Provided passage>
··········

• Message from James Clarke

    "South Africa's Best Humour Columnist"

    - SA's Comedy Awards September 2008

    “South Africa’s funniest columnist.”

    - Financial Mail

    WELCOME TO MY BLOG

    The name is Clarke. James Clarke. I have been told by people who know their way around the electronic world with its iPads, USBs, processors, modems, 500 gb hard drives, Blackberries and microwave ovens, that as a writer I have to have a blogsite. Otherwise, I am told, it is like passing oneself off as a CEO and you haven’t a leather chair that tilts back.

    Yet after four years of having a blogsite I still don’t really understand what it is or how it helps sell my books which is my major concern in life apart from not stepping on cracks when walking on the pavement.

    I am also told that on a blogsite it is customary to refer to oneself in the third person. This enables one to grossly exaggerate ones attainments without appearing to have done so personally.

    Not being one to buck the system...

··········

Data excerpts:
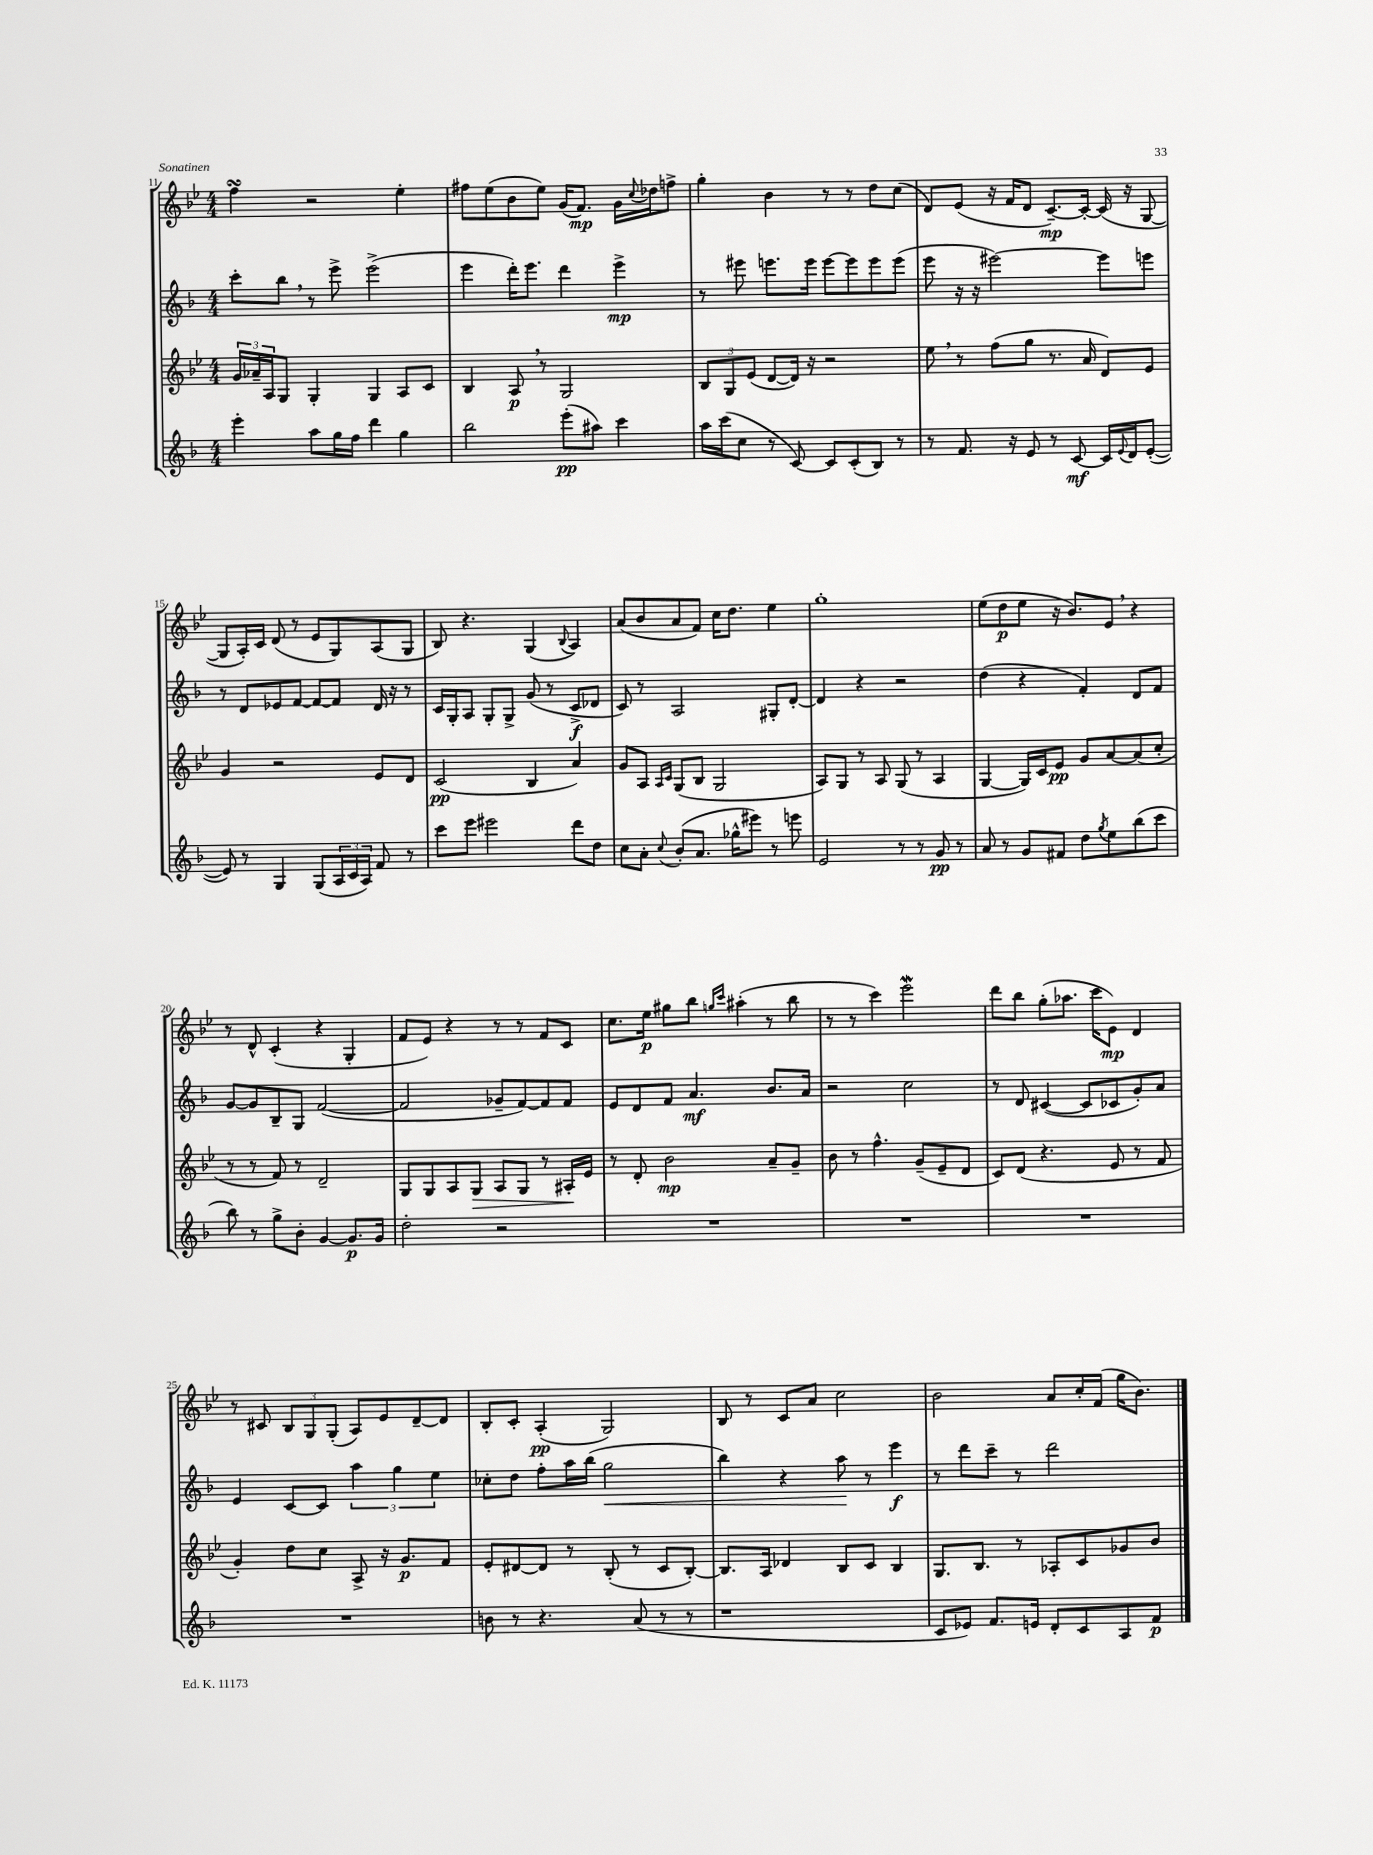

**kern	**kern	**kern	**kern
*staff4	*staff3	*staff2	*staff1
*clefG2	*clefG2	*clefG2	*clefG2
*k[b-]	*k[b-e-]	*k[b-]	*k[b-e-]
*M4/4	*M4/4	*M4/4	*M4/4
4eee'	24g	8ccc'	4ff
.	24a-~	.	.
.	24A	.	.
.	8G	8bb-	.
8aa	4G'	8r	2r
16gg	.	8eee^	.
16ff	.	.	.
4ddd	4G	(2eee^	.
4gg	8A	.	4ee-'
.	8c	.	.
=	=	=	=
2bb-	4B-	4eee	8ff#
.	.	.	(8ee-
.	8A	16ddd')	8b-
.	.	8.eee	.
.	8r	.	8ee-)
(8eee'	2G	4ddd	(16g
.	.	.	8.f)
8aa#)	.	.	.
4ccc	.	4eee^	16g
.	.	.	8qqcc
.	.	.	16dd-
.	.	.	8ff^
=	=	=	=
16aa	12B-	8r	4gg'
(16ccc	.	.	.
.	12G	.	.
8cc	.	8eee#	.
.	(12e-	.	.
8r	[8d	8.eee	4b-
[8c)	16d])	.	.
.	16r	16eee	.
8c]	2r	[8eee	8r
(8c'	.	8eee]	8r
8B-)	.	8eee	8dd
8r	.	(8eee	(8cc
=	=	=	=
8r	8ee-	8eee	8d)
8.f	8r	16r	(8e-
.	.	16r	.
.	(8ff	[2eee#)	16r
16r	.	.	16f
8e	8gg	.	8d
8r	8.r	.	[8.c~)
[8c	.	.	.
.	16a	.	16c'_
16c]	8d)	8eee#]	(16c]
8qqe	.	.	.
16d	.	.	16r
([8e'	8e-	8eee	[8G
=	=	=	=
8e])	4g	8r	8G]
8r	.	8d	16A')
.	.	.	16c
4G	2r	8e-	(8d
.	.	[8f	8r
(8G	.	8f_	8e-
24A	.	8f]	8G)
24c	.	.	.
24A)	.	.	.
8f	8e-	16d	(8A
.	.	16r	.
8r	8d	8r	8G
=	=	=	=
8ccc	(2c	16c	8B-)
.	.	16G'	.
8eee	.	8A	4.r
2eee#	.	8G'	.
.	.	8G^	.
.	4B-	(8g	(4G
.	.	8r	.
.	.	.	8qqB-
8ddd	4a)	8c^	4A)
8dd	.	8d-	.
=	=	=	=
8cc	8g	8c)	(8a
8a'	8A	8r	8b-
.	16qqA	.	.
8qqcc	16qqc	.	.
(8b-'	(8G	2A	8a
8.a	8B-	.	8f)
.	2G	.	16cc
16gg-^^	.	.	8.dd
8eee#)	.	.	.
8r	.	8G#'	4ee-
8eee	.	[8d'	.
=	=	=	=
2e	8A)	4d]	1gg'
.	8G	.	.
.	8r	4r	.
.	8A	.	.
8r	(8G	2r	.
8r	8r	.	.
8g	4A	.	.
8r	.	.	.
=	=	=	=
8a	[4G	(4dd	(8ee-
8r	.	.	8dd
8g	16G])	4r	8ee-
.	16c	.	.
8f#	8e-	.	16r
.	.	.	8.b-)
8dd	8g	4f')	.
8qgg	.	.	.
8ee	[8a	.	8e-
(8bb-	(8a]	8d	4r
8ccc	8cc'	8f	.
=	=	=	=
8bb-)	8r	[8g	8r
8r	8r	8g]	8d^^
8gg^	8f)	8B-~	(4c'
8b-'	8r	8G	.
[4g	2d~	([2f	4r
8.g]	.	.	4G'
16g	.	.	.
=	=	=	=
2dd'	8G	2f]	8f
.	8G	.	8e-)
.	8A	.	4r
.	8G	.	.
2r	8A	8g-~	8r
.	8G	[8f)	8r
.	8r	8f]	8f
.	16A#'	8f	8c
.	16e-	.	.
=	=	=	=
1r	8r	8e	8.cc
.	8d'	8d	.
.	.	.	16ee-
.	2b-	8f	8gg#
.	.	4.a	8bb-
.	.	.	16qqgg
.	.	.	16qqccc
.	.	.	(4aa#'
.	8a~	8.b-	8r
.	8g~	.	8bb-
.	.	16a	.
=	=	=	=
1r	8b-	2r	8r
.	8r	.	8r
.	4.ff^^	.	4ccc)
.	.	2cc	2eee-
.	(8g~	.	.
.	8e-~	.	.
.	8d	.	.
=	=	=	=
1r	8c)	8r	8ddd
.	(8d	8d	8bb-
.	4.r	([4c#	(8gg'
.	.	.	8.aa-
.	.	8c#]	.
.	.	.	16ccc
.	8e-	8c-	8e-)
.	8r	8g')	4d
.	8f	8a	.
=	=	=	=
1r	4g')	4e	8r
.	.	.	8c#
.	8dd	[8c	12B-
.	.	.	12G
.	8cc	8c]	.
.	.	.	(12G'
.	8A^	6aa	8A)
.	16r	.	8e-
.	.	6gg	.
.	8.g	.	.
.	.	.	[8d~
.	.	6ee	.
.	8f	.	8d]
=	=	=	=
8b	8e-'	8cc-'	8B-'
8r	[8d#	8dd	8c'
4.r	8d#]	8ff'	(4A'
.	8r	16aa	.
.	.	(16bb-	.
.	(8B-'	2gg	2G)
(8a	8r	.	.
8r	8c	.	.
8r	[8B-')	.	.
=	=	=	=
1r	8.B-]	4bb-)	8B-
.	.	.	8r
.	16A	.	.
.	4d-	4r	8c
.	.	.	8a
.	8B-	8aa	2cc
.	8c	8r	.
.	4B-	4eee	.
=	=	=	=
8c	8.G	8r	2b-
8e-)	.	8ddd	.
.	8.B-	.	.
8.f	.	8ccc~	.
.	8r	8r	.
16e	.	.	.
8d'	8A-'	2ddd	8a
8c	8c	.	16cc'
.	.	.	(16f
8A	8g-	.	16gg
.	.	.	8.b-)
8f	8b-	.	.
==	==	==	==
*-	*-	*-	*-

··········

In the blog welcome message, which publication is quoted as calling James Clarke "South Africa's funniest columnist"? You can leave the items aside, since they play no part here.

Financial Mail